_PROVIDED ENTRIES_:
■ ■ ■ ■
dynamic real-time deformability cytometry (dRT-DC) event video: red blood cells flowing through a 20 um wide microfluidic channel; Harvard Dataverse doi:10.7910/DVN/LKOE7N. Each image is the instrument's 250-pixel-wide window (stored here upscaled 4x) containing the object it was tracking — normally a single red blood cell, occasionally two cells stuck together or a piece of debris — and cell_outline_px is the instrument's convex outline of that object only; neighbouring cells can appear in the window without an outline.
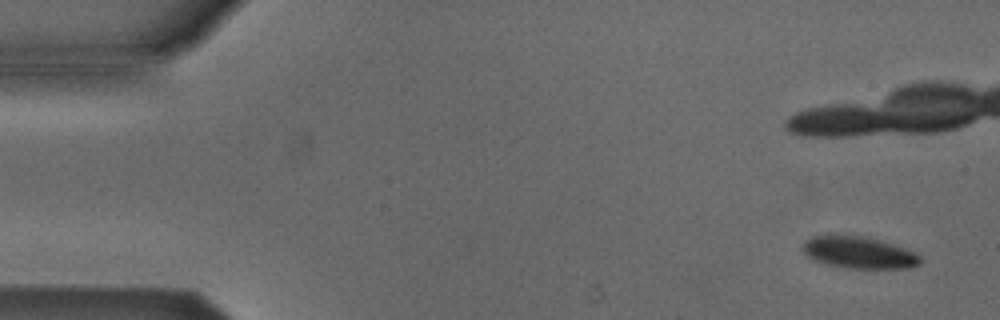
{"species": "Egyptian fruit bat (a non-hibernating species)", "species_latin": "Rousettus aegyptiacus", "temperature_condition": "cold", "stored_images_in_passage": 9, "camera_frame_rate_fps": 3000, "um_per_image_px": 0.085, "animal": {"sex": "male"}, "frame": {"image": 1, "passage_image": 1, "time_ms": 0.0, "image_size_px": [1000, 320], "cell_outline_px": [[920, 264], [908, 268], [848, 268], [824, 264], [812, 260], [800, 248], [804, 240], [812, 236], [824, 232], [864, 236], [880, 240], [916, 252], [920, 256]], "centroid_in_image_um": [72.9, 21.42], "position_along_channel_um": 12.1, "area_um2": 22.54}}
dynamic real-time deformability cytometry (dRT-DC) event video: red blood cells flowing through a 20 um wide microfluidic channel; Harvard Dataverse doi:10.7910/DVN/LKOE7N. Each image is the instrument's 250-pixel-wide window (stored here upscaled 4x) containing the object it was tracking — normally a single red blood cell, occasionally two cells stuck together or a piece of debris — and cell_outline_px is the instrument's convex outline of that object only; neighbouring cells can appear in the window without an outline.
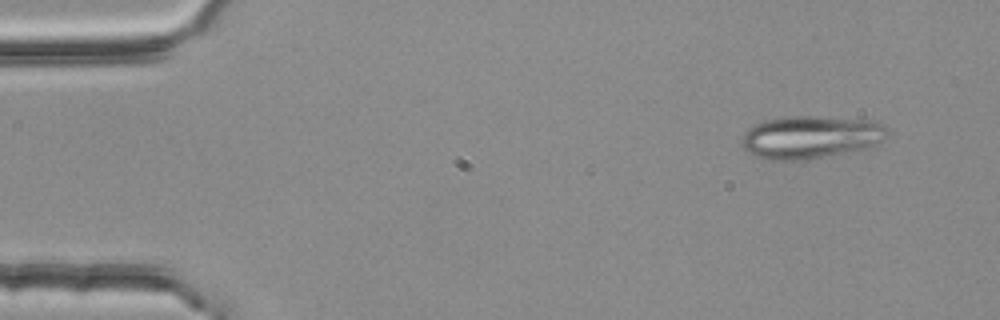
{"species": "common noctule bat (a hibernating species)", "species_latin": "Nyctalus noctula", "temperature_condition": "room temperature", "stored_images_in_passage": 5, "camera_frame_rate_fps": 3000, "um_per_image_px": 0.085, "animal": {"sex": "female", "body_mass_g": 25.1}, "frame": {"image": 1, "passage_image": 1, "time_ms": 0.0, "image_size_px": [1000, 320], "cell_outline_px": [[888, 132], [884, 140], [872, 148], [804, 160], [764, 160], [748, 152], [740, 144], [748, 128], [764, 120], [788, 116], [820, 116], [872, 120], [888, 128]], "centroid_in_image_um": [68.94, 11.66], "position_along_channel_um": 16.1, "area_um2": 36.76}}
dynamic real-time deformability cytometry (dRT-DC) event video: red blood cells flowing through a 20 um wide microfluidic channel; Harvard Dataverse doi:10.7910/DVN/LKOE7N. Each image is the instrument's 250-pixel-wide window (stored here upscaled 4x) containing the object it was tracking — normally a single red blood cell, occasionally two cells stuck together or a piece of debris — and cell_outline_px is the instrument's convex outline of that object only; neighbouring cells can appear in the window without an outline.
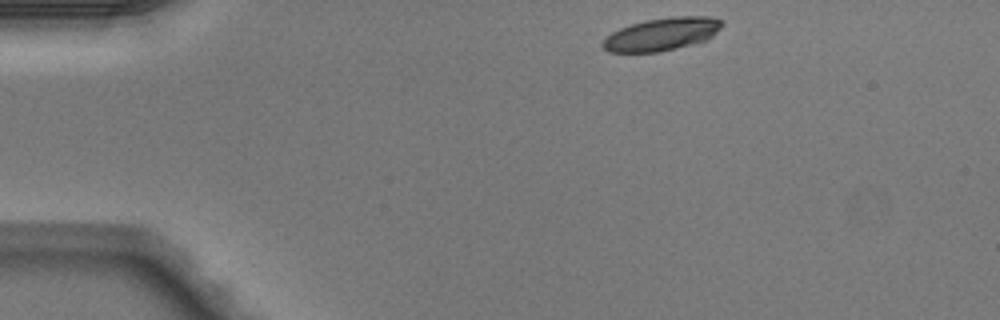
{"species": "Egyptian fruit bat (a non-hibernating species)", "species_latin": "Rousettus aegyptiacus", "temperature_condition": "warm", "stored_images_in_passage": 42, "camera_frame_rate_fps": 3000, "um_per_image_px": 0.085, "animal": {"sex": "male"}, "frame": {"image": 1, "passage_image": 1, "time_ms": 0.0, "image_size_px": [1000, 320], "cell_outline_px": [[724, 24], [712, 36], [704, 40], [676, 48], [660, 52], [608, 52], [600, 44], [612, 32], [620, 28], [644, 20], [672, 16], [708, 16], [720, 20]], "centroid_in_image_um": [56.24, 2.9], "position_along_channel_um": 28.8, "area_um2": 22.6}}
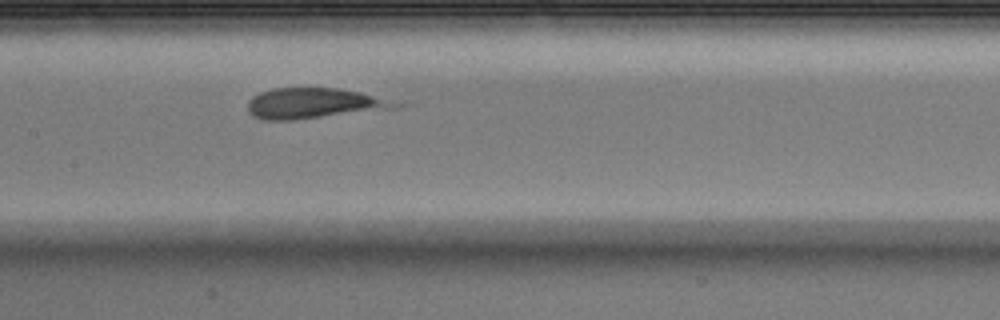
{"frame": {"image": 2, "passage_image": 17, "time_ms": 5.333, "image_size_px": [1000, 320], "cell_outline_px": [[412, 104], [396, 108], [292, 120], [264, 120], [252, 116], [248, 112], [248, 100], [252, 96], [260, 92], [272, 88], [340, 88], [360, 92]], "centroid_in_image_um": [26.74, 8.78], "position_along_channel_um": 180.7, "area_um2": 26.59}}
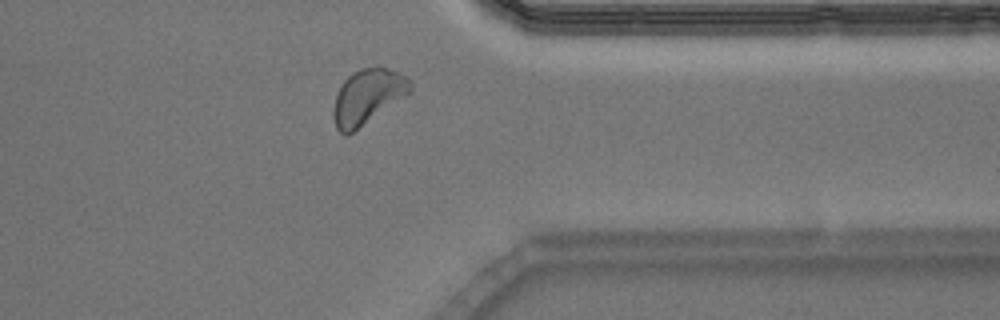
{"frame": {"image": 3, "passage_image": 32, "time_ms": 10.333, "image_size_px": [1000, 320], "cell_outline_px": [[412, 88], [408, 92], [352, 132], [344, 136], [336, 128], [332, 116], [332, 108], [336, 96], [344, 80], [352, 72], [360, 68], [376, 64], [388, 68], [408, 76], [412, 84]], "centroid_in_image_um": [31.2, 8.15], "position_along_channel_um": 380.2, "area_um2": 24.28}}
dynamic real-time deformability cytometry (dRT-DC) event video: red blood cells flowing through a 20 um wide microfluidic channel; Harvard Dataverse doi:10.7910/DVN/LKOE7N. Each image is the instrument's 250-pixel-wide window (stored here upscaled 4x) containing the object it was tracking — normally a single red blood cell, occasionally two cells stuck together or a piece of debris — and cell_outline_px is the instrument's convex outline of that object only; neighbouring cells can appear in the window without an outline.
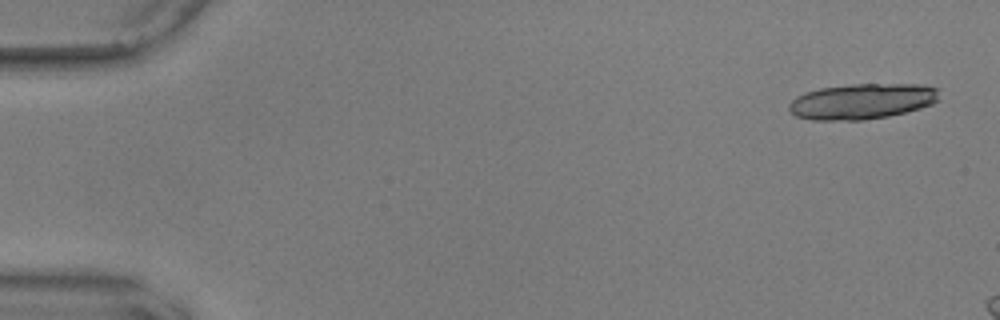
{"species": "common noctule bat (a hibernating species)", "species_latin": "Nyctalus noctula", "temperature_condition": "warm", "stored_images_in_passage": 8, "camera_frame_rate_fps": 3000, "um_per_image_px": 0.085, "animal": {"sex": "male", "body_mass_g": 17.9, "forearm_length_mm": 54.2}, "frame": {"image": 1, "passage_image": 1, "time_ms": 0.0, "image_size_px": [1000, 320], "cell_outline_px": [[940, 100], [932, 104], [920, 108], [888, 116], [864, 120], [812, 120], [796, 116], [788, 108], [788, 104], [796, 96], [804, 92], [820, 88], [852, 84], [924, 84], [940, 88]], "centroid_in_image_um": [73.31, 8.6], "position_along_channel_um": 11.7, "area_um2": 31.5}}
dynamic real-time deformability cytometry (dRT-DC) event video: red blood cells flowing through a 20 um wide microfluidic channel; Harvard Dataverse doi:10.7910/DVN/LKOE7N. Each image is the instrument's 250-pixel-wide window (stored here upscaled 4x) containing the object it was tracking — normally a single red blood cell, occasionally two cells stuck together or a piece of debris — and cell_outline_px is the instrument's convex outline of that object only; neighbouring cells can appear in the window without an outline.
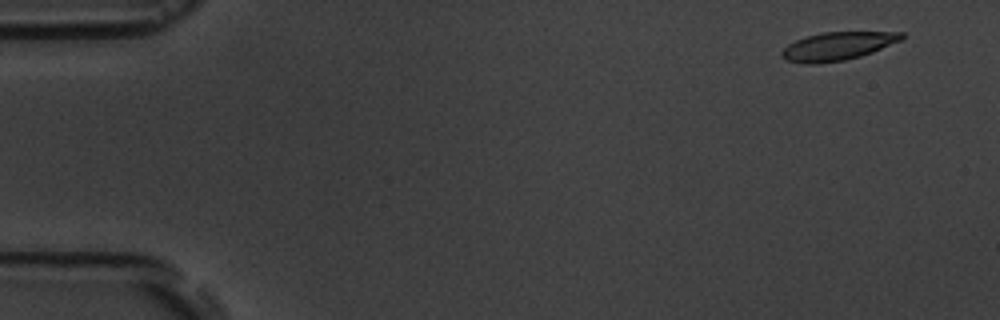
■ ■ ■ ■
_WHAT YOU NEED TO DO_: Repeat the listing verbatim. Skip the pictures.

_WRITTEN RESPONSE_:
dynamic real-time deformability cytometry (dRT-DC) event video: red blood cells flowing through a 20 um wide microfluidic channel; Harvard Dataverse doi:10.7910/DVN/LKOE7N. Each image is the instrument's 250-pixel-wide window (stored here upscaled 4x) containing the object it was tracking — normally a single red blood cell, occasionally two cells stuck together or a piece of debris — and cell_outline_px is the instrument's convex outline of that object only; neighbouring cells can appear in the window without an outline.
{"species": "Egyptian fruit bat (a non-hibernating species)", "species_latin": "Rousettus aegyptiacus", "temperature_condition": "cold", "stored_images_in_passage": 9, "camera_frame_rate_fps": 3000, "um_per_image_px": 0.085, "animal": {"sex": "male"}, "frame": {"image": 1, "passage_image": 1, "time_ms": 0.0, "image_size_px": [1000, 320], "cell_outline_px": [[920, 264], [908, 268], [848, 268], [824, 264], [812, 260], [800, 248], [804, 240], [812, 236], [824, 232], [864, 236], [880, 240], [916, 252], [920, 256]], "centroid_in_image_um": [72.9, 21.42], "position_along_channel_um": 12.1, "area_um2": 22.54}}
dynamic real-time deformability cytometry (dRT-DC) event video: red blood cells flowing through a 20 um wide microfluidic channel; Harvard Dataverse doi:10.7910/DVN/LKOE7N. Each image is the instrument's 250-pixel-wide window (stored here upscaled 4x) containing the object it was tracking — normally a single red blood cell, occasionally two cells stuck together or a piece of debris — and cell_outline_px is the instrument's convex outline of that object only; neighbouring cells can appear in the window without an outline.
{"species": "common noctule bat (a hibernating species)", "species_latin": "Nyctalus noctula", "temperature_condition": "room temperature", "stored_images_in_passage": 5, "camera_frame_rate_fps": 3000, "um_per_image_px": 0.085, "animal": {"sex": "female", "body_mass_g": 25.1}, "frame": {"image": 1, "passage_image": 1, "time_ms": 0.0, "image_size_px": [1000, 320], "cell_outline_px": [[888, 132], [884, 140], [872, 148], [804, 160], [764, 160], [748, 152], [740, 144], [748, 128], [764, 120], [788, 116], [820, 116], [872, 120], [888, 128]], "centroid_in_image_um": [68.94, 11.66], "position_along_channel_um": 16.1, "area_um2": 36.76}}
dynamic real-time deformability cytometry (dRT-DC) event video: red blood cells flowing through a 20 um wide microfluidic channel; Harvard Dataverse doi:10.7910/DVN/LKOE7N. Each image is the instrument's 250-pixel-wide window (stored here upscaled 4x) containing the object it was tracking — normally a single red blood cell, occasionally two cells stuck together or a piece of debris — and cell_outline_px is the instrument's convex outline of that object only; neighbouring cells can appear in the window without an outline.
{"species": "Egyptian fruit bat (a non-hibernating species)", "species_latin": "Rousettus aegyptiacus", "temperature_condition": "warm", "stored_images_in_passage": 42, "camera_frame_rate_fps": 3000, "um_per_image_px": 0.085, "animal": {"sex": "male"}, "frame": {"image": 1, "passage_image": 1, "time_ms": 0.0, "image_size_px": [1000, 320], "cell_outline_px": [[724, 24], [712, 36], [704, 40], [676, 48], [660, 52], [608, 52], [600, 44], [612, 32], [620, 28], [644, 20], [672, 16], [708, 16], [720, 20]], "centroid_in_image_um": [56.24, 2.9], "position_along_channel_um": 28.8, "area_um2": 22.6}}
{"frame": {"image": 2, "passage_image": 17, "time_ms": 5.333, "image_size_px": [1000, 320], "cell_outline_px": [[412, 104], [396, 108], [292, 120], [264, 120], [252, 116], [248, 112], [248, 100], [252, 96], [260, 92], [272, 88], [340, 88], [360, 92]], "centroid_in_image_um": [26.74, 8.78], "position_along_channel_um": 180.7, "area_um2": 26.59}}
{"frame": {"image": 3, "passage_image": 32, "time_ms": 10.333, "image_size_px": [1000, 320], "cell_outline_px": [[412, 88], [408, 92], [352, 132], [344, 136], [336, 128], [332, 116], [332, 108], [336, 96], [344, 80], [352, 72], [360, 68], [376, 64], [388, 68], [408, 76], [412, 84]], "centroid_in_image_um": [31.2, 8.15], "position_along_channel_um": 380.2, "area_um2": 24.28}}
dynamic real-time deformability cytometry (dRT-DC) event video: red blood cells flowing through a 20 um wide microfluidic channel; Harvard Dataverse doi:10.7910/DVN/LKOE7N. Each image is the instrument's 250-pixel-wide window (stored here upscaled 4x) containing the object it was tracking — normally a single red blood cell, occasionally two cells stuck together or a piece of debris — and cell_outline_px is the instrument's convex outline of that object only; neighbouring cells can appear in the window without an outline.
{"species": "common noctule bat (a hibernating species)", "species_latin": "Nyctalus noctula", "temperature_condition": "warm", "stored_images_in_passage": 8, "camera_frame_rate_fps": 3000, "um_per_image_px": 0.085, "animal": {"sex": "male", "body_mass_g": 17.9, "forearm_length_mm": 54.2}, "frame": {"image": 1, "passage_image": 1, "time_ms": 0.0, "image_size_px": [1000, 320], "cell_outline_px": [[940, 100], [932, 104], [920, 108], [888, 116], [864, 120], [812, 120], [796, 116], [788, 108], [788, 104], [796, 96], [804, 92], [820, 88], [852, 84], [924, 84], [940, 88]], "centroid_in_image_um": [73.31, 8.6], "position_along_channel_um": 11.7, "area_um2": 31.5}}
dynamic real-time deformability cytometry (dRT-DC) event video: red blood cells flowing through a 20 um wide microfluidic channel; Harvard Dataverse doi:10.7910/DVN/LKOE7N. Each image is the instrument's 250-pixel-wide window (stored here upscaled 4x) containing the object it was tracking — normally a single red blood cell, occasionally two cells stuck together or a piece of debris — and cell_outline_px is the instrument's convex outline of that object only; neighbouring cells can appear in the window without an outline.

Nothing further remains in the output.